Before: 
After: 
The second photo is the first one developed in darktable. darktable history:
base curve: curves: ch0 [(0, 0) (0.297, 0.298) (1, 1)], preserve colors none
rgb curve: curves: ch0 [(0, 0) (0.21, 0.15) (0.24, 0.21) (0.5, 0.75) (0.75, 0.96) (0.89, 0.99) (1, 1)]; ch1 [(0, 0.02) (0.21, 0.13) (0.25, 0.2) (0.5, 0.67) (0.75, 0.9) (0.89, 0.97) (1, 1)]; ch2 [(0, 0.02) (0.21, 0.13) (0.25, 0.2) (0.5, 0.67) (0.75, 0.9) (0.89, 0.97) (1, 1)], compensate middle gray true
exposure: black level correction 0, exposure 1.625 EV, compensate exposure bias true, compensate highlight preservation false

◆ ◆ ◆ ◆ ◆

### Exercise aim
Copy out the items above line for line, leaving every character unchanged.

### Answer to the task
Before: 
After: 
The second photo is the first one developed in darktable. darktable history:
base curve: curves: ch0 [(0, 0) (0.297, 0.298) (1, 1)], preserve colors none
rgb curve: curves: ch0 [(0, 0) (0.21, 0.15) (0.24, 0.21) (0.5, 0.75) (0.75, 0.96) (0.89, 0.99) (1, 1)]; ch1 [(0, 0.02) (0.21, 0.13) (0.25, 0.2) (0.5, 0.67) (0.75, 0.9) (0.89, 0.97) (1, 1)]; ch2 [(0, 0.02) (0.21, 0.13) (0.25, 0.2) (0.5, 0.67) (0.75, 0.9) (0.89, 0.97) (1, 1)], compensate middle gray true
exposure: black level correction 0, exposure 1.625 EV, compensate exposure bias true, compensate highlight preservation false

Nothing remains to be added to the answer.